Want to be more productive? Take a break!

Taking a brief break improves productivity
Taking a brief break improves productivity

The image of the head down employee toiling away for hours on end is a fairly typical one in business. Taking a break has long been recognized as an important component of the work day. Union contracts from the early days to the present always have a two break schedule written to them. The Fair Labor Standards Act does not require them but does specify that they have to be paid for if allowed. Research has found that workers are better at their tasks if they are given a break. Given that let’s explore breaks.

Some of the research

The nature of work in the modern world does not work well with the nature of our brains. Long periods of concentration are not in the hard wiring of our brains. A new study conducted at the University of Illinois Urbana –Champaign and published in the journal Cognition, overturned an old theory about the nature of attention. It demonstrated that even brief diversions from a task can dramatically improve one’s ability to focus on that task for prolonged periods. Psychology professor Alejandro Lleras noticed that focused attention to stimuli caused the brain to become habituated to the stimuli and as a result it just “disappeared.” “Constant stimulation is registered by our brains as unimportant, to the point that the brain erases it from our awareness,” Lleras said. Lleras’ study showed that by taking brief breaks during a period of heavy concentration helped to maintain focus and performance.

Nature of the break

According to Ron Friedman, writing in the Harvard Business Review, “While tiring over the course of the workday can’t be prevented, it can be mitigated. Studies show that sporadic breaks replenish our energy, improve self-control and decision-making, and fuel productivity. Depending on how we spend them, breaks can also heighten our attention and make us more creative.” Now that we have established the importance of a break let’s talk about how you can take them. Coutney Seiter, writing in Buffer Open, reviews the different schedules that people have tried for taking breaks. These include:

  • The Pomodoro Method– In this method you work for a 25 minute session followed by a 5 minute break. You then repeat this four times with the last 25 minute session followed by a 30 minute session. This technique suggests using a timer so you are specific in the time structure and you can even buy a tomato shaped timer, since pomodoro is the Italian word for tomato. This is too structured for me
  • The Ultradian method- Here you work in 90 minute segments followed by 20 minute breaks. This is a method followed by many professional musicians and athletes.
  • The 52-17 method- This method was found to be a popular one of people who were deemed to be highly productive. A study found they focused for 52 minutes and then took a 17 minute break.
  • The traditional 15 minute break twice a day.

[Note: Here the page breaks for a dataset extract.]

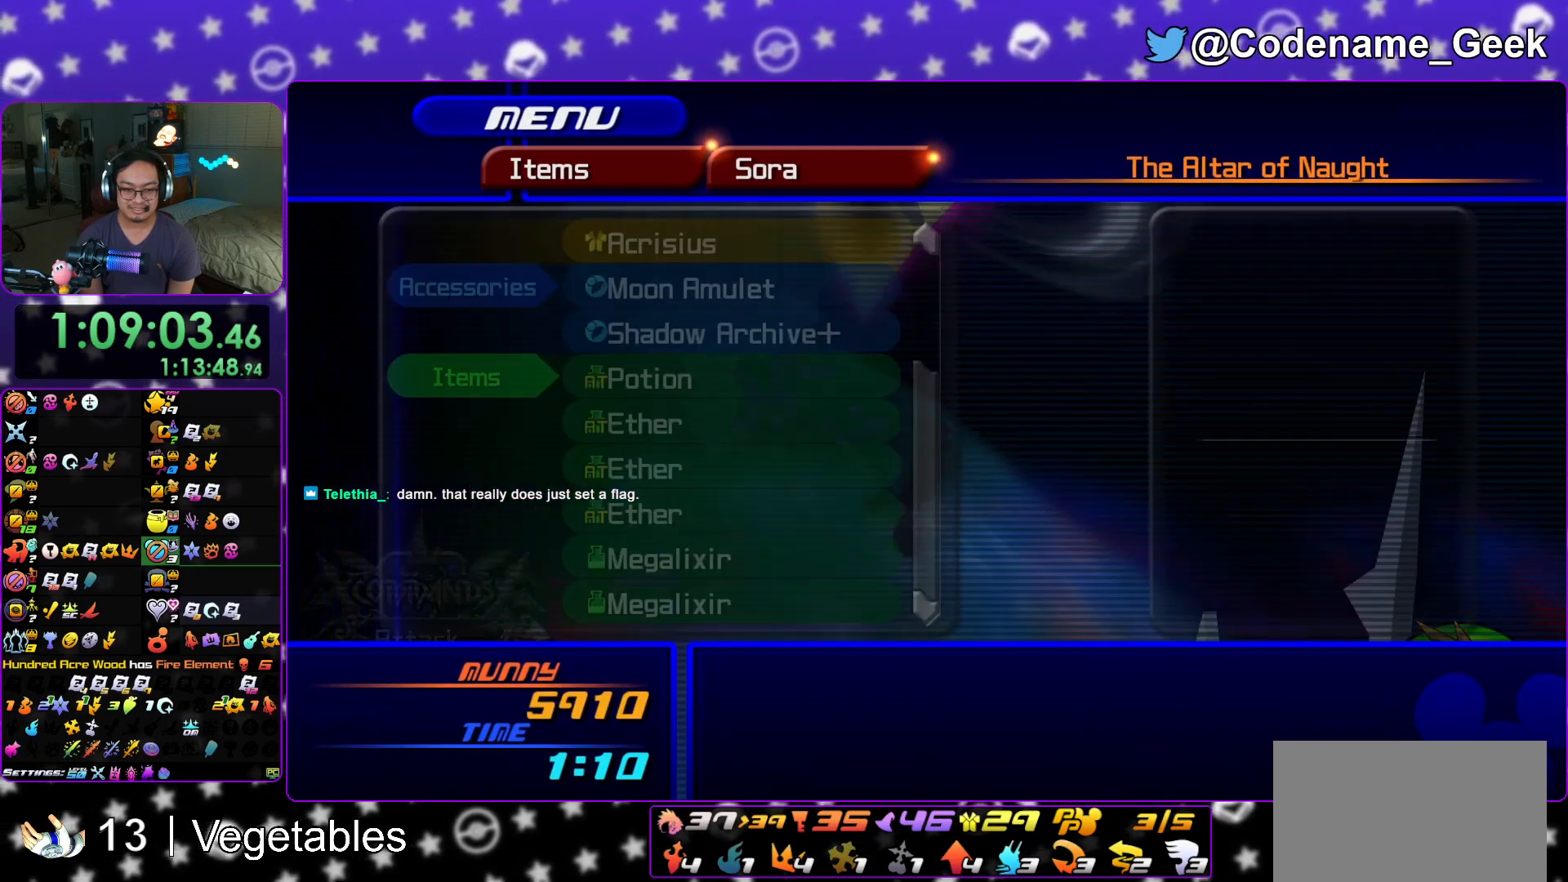
{"buttons": [], "left_stick": "center", "right_stick": "center", "events": [[100, "A", "down"], [134, "DPAD_UP", "up"], [234, "A", "up"], [284, "DPAD_DOWN", "down"], [384, "DPAD_DOWN", "up"]]}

The method I use is similar to the 52-17. I receive an email once an hour from a company called Utilifit. The email designates a physical exercise that I need to do. Utilifit is a wellness driven game that is designed to fight the tendency we have of sitting too much. The premise is that “sitting is the new smoking” and the exercise gets me out of my chair.

What to do on a break

Seiter had a list of about 16 things to do on a break. I am not going to repeat them all, but here are some of my favorites:

  1. Take a walk – Research has shown that this stimulation is good for you. It actually stimulates your brain and makes you ready to get back to your work.
  2. Daydream- Again research shows that daydreaming is actually relaxing and stimulating at the same time.
  3. Have a cup of coffee – Who would have guessed.
  4. Take a nap – I don’t do this often but I am a believer in the value of short naps.
  5. Meditate – I am not a meditator, but my good friend Todd Schnick is a big believer in the power of meditation. Since he gets a ton of work done on a daily basis there has to be to be some truth to it.
  6. Exercise – As I mentioned above I get the email for some exercise. My mind is clearer and it helps my health.

The value of a break to employees and to organizations cannot be underestimated. Not only should you allow breaks you should encourage breaks. You will actually get more out of yourself and your employees.